→ Brief: Please gather and copy out every line of the records that contains the word "performances".

(Plain-text document sources)
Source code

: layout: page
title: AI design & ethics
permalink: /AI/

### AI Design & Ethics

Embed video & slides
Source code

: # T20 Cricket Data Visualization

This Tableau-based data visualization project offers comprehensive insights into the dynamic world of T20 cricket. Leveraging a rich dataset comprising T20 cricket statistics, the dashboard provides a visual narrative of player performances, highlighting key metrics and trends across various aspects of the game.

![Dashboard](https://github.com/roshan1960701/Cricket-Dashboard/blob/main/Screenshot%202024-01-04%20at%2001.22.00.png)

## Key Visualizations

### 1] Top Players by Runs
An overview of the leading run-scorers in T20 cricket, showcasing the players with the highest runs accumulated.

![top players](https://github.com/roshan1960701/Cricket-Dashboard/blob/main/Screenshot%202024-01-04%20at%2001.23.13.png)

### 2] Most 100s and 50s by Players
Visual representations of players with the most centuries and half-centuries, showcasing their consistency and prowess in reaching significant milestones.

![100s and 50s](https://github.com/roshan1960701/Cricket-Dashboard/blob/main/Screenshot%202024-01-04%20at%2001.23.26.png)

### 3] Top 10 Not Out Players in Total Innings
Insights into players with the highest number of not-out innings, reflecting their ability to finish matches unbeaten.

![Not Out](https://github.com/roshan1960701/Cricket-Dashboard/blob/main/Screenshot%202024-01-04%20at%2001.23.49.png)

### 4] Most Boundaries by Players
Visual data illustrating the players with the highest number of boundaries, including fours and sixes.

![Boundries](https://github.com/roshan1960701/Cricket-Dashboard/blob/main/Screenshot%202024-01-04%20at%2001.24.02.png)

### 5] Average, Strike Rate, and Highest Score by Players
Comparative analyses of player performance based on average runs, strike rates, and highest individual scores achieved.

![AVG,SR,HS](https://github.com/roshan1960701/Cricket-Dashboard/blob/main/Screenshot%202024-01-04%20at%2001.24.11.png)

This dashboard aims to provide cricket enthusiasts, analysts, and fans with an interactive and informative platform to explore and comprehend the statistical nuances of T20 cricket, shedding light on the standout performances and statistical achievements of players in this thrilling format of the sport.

→ Answer for the task:
This Tableau-based data visualization project offers comprehensive insights into the dynamic world of T20 cricket. Leveraging a rich dataset comprising T20 cricket statistics, the dashboard provides a visual narrative of player performances, highlighting key metrics and trends across various aspects of the game.
This dashboard aims to provide cricket enthusiasts, analysts, and fans with an interactive and informative platform to explore and comprehend the statistical nuances of T20 cricket, shedding light on the standout performances and statistical achievements of players in this thrilling format of the sport.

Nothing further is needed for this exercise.